→ Work instruction
Copy out everything in the material from the line containing "基于上述的架构改造实践，目前" down to the line containing "its design pattern:**</span></span>", with both of those lines included. Leave the pictures out of your copy.

[Data listing]

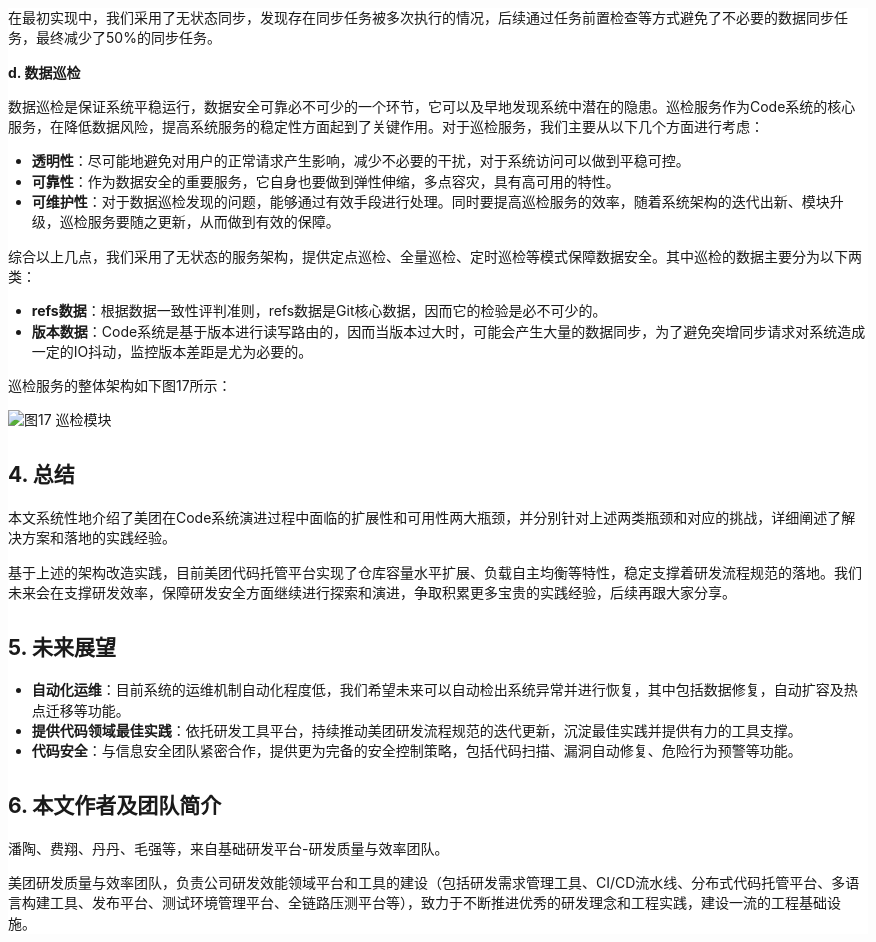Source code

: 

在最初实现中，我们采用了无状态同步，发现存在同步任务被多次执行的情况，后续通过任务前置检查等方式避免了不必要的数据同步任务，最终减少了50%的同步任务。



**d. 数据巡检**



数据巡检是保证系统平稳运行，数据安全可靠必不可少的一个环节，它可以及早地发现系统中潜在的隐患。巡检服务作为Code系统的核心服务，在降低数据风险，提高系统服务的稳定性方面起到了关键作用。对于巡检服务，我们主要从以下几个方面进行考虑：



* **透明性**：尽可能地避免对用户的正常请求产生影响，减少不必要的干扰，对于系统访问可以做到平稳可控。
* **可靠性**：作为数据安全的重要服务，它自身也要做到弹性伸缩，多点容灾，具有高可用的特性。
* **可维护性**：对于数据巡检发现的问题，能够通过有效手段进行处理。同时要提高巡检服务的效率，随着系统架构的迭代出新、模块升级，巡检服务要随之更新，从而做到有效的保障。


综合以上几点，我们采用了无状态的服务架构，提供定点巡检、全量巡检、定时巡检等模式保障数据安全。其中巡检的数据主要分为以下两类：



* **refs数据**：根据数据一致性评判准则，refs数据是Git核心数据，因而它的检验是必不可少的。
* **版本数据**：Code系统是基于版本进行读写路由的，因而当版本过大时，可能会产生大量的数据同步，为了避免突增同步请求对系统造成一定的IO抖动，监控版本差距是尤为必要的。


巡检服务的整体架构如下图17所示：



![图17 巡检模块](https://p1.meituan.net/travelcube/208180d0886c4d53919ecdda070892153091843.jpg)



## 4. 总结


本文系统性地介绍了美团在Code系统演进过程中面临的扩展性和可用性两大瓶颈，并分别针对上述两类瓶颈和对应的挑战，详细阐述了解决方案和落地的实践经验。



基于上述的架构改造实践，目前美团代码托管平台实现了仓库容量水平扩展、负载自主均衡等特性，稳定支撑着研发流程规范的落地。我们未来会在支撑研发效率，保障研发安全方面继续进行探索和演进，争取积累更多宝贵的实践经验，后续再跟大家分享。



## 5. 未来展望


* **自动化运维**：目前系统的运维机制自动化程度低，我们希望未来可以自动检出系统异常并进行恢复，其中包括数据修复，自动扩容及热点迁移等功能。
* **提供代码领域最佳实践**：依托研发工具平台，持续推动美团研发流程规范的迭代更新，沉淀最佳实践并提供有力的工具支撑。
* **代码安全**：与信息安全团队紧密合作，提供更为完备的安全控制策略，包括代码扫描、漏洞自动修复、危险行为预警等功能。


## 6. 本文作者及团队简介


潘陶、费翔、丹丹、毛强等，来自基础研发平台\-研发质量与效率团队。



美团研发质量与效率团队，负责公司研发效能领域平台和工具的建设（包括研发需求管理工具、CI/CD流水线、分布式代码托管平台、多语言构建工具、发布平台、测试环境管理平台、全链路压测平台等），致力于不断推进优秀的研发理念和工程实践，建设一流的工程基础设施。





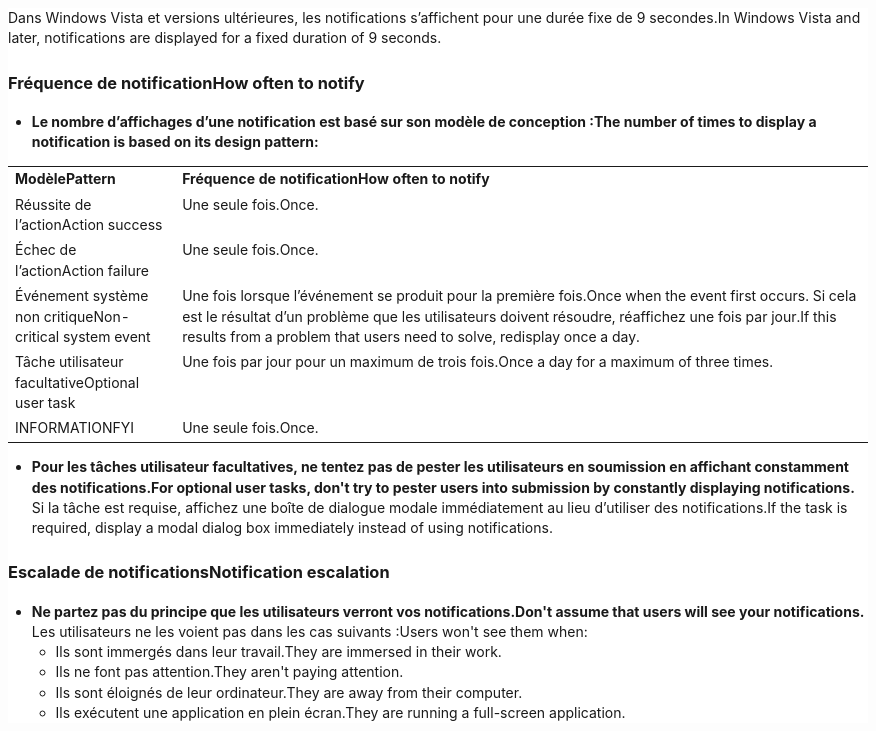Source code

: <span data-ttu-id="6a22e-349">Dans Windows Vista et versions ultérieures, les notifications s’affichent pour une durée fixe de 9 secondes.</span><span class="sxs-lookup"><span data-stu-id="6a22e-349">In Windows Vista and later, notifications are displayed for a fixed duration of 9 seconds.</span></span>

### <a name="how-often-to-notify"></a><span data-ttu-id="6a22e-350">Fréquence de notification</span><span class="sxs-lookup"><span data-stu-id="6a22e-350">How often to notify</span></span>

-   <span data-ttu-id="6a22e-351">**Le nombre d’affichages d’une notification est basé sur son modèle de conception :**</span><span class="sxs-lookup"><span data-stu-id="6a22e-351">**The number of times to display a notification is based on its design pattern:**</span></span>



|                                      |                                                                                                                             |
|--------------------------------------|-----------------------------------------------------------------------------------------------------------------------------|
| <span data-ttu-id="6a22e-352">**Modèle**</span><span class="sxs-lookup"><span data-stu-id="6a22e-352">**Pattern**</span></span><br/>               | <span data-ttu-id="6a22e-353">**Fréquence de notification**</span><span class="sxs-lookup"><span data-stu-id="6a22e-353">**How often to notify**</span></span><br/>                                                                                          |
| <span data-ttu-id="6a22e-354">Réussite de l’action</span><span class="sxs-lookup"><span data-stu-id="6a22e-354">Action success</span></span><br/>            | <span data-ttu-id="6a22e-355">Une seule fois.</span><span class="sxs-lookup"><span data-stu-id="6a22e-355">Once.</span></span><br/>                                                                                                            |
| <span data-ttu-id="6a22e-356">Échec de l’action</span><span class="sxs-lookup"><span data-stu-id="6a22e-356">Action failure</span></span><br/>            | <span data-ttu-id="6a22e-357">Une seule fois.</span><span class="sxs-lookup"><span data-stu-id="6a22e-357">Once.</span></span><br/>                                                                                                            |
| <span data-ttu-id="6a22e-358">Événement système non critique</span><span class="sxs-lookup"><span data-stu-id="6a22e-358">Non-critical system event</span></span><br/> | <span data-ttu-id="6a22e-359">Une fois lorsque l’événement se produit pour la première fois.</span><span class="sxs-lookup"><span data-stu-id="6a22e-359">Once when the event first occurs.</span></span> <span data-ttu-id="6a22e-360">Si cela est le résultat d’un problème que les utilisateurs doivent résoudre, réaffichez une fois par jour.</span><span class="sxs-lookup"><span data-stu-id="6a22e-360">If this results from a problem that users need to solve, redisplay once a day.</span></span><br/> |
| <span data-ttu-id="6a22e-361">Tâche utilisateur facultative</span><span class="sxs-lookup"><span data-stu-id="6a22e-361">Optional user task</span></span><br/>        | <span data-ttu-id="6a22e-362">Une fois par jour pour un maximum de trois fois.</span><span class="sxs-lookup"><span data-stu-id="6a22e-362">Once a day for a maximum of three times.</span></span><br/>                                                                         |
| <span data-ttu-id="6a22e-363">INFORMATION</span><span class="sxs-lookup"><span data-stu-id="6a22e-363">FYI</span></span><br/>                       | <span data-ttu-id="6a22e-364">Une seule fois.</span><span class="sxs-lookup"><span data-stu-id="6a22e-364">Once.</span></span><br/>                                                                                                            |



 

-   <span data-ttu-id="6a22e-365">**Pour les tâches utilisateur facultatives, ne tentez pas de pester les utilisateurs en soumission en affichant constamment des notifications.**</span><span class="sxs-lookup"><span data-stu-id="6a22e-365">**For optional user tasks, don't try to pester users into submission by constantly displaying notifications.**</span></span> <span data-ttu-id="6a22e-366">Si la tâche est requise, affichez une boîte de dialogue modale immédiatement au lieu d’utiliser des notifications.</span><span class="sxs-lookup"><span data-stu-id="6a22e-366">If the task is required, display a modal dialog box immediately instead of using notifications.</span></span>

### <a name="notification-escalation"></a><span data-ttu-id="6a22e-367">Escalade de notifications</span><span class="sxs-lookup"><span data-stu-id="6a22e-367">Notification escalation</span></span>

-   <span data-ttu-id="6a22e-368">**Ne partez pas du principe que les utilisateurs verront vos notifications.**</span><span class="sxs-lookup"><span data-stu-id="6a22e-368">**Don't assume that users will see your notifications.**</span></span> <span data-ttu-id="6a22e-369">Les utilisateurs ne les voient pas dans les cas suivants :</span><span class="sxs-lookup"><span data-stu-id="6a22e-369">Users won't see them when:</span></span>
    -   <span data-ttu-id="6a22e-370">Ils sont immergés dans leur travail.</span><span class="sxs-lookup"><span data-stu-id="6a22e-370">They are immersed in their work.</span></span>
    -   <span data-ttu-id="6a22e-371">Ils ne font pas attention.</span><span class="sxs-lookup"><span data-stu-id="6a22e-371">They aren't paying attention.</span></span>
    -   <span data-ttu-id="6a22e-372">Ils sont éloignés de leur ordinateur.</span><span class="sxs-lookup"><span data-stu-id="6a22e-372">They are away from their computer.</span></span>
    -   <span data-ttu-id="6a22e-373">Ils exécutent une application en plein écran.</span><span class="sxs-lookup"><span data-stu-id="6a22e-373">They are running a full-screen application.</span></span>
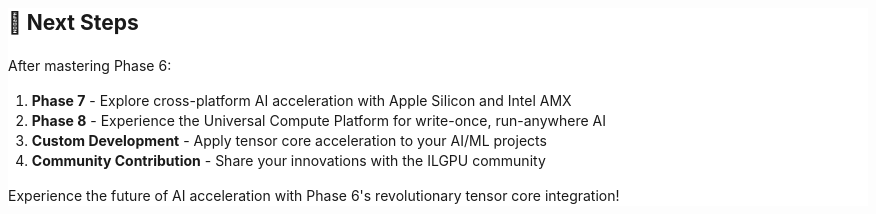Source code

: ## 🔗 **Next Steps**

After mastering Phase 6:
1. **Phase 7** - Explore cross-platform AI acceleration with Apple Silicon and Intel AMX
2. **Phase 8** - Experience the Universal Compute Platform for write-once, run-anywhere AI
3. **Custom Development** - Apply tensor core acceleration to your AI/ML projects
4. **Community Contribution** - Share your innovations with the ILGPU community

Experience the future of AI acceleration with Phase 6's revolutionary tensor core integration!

[/Data listing]

→ Reply to the task
基于上述的架构改造实践，目前美团代码托管平台实现了仓库容量水平扩展、负载自主均衡等特性，稳定支撑着研发流程规范的落地。我们未来会在支撑研发效率，保障研发安全方面继续进行探索和演进，争取积累更多宝贵的实践经验，后续再跟大家分享。



## 5. 未来展望


* **自动化运维**：目前系统的运维机制自动化程度低，我们希望未来可以自动检出系统异常并进行恢复，其中包括数据修复，自动扩容及热点迁移等功能。
* **提供代码领域最佳实践**：依托研发工具平台，持续推动美团研发流程规范的迭代更新，沉淀最佳实践并提供有力的工具支撑。
* **代码安全**：与信息安全团队紧密合作，提供更为完备的安全控制策略，包括代码扫描、漏洞自动修复、危险行为预警等功能。


## 6. 本文作者及团队简介


潘陶、费翔、丹丹、毛强等，来自基础研发平台\-研发质量与效率团队。



美团研发质量与效率团队，负责公司研发效能领域平台和工具的建设（包括研发需求管理工具、CI/CD流水线、分布式代码托管平台、多语言构建工具、发布平台、测试环境管理平台、全链路压测平台等），致力于不断推进优秀的研发理念和工程实践，建设一流的工程基础设施。





Source code

: <span data-ttu-id="6a22e-349">Dans Windows Vista et versions ultérieures, les notifications s’affichent pour une durée fixe de 9 secondes.</span><span class="sxs-lookup"><span data-stu-id="6a22e-349">In Windows Vista and later, notifications are displayed for a fixed duration of 9 seconds.</span></span>

### <a name="how-often-to-notify"></a><span data-ttu-id="6a22e-350">Fréquence de notification</span><span class="sxs-lookup"><span data-stu-id="6a22e-350">How often to notify</span></span>

-   <span data-ttu-id="6a22e-351">**Le nombre d’affichages d’une notification est basé sur son modèle de conception :**</span><span class="sxs-lookup"><span data-stu-id="6a22e-351">**The number of times to display a notification is based on its design pattern:**</span></span>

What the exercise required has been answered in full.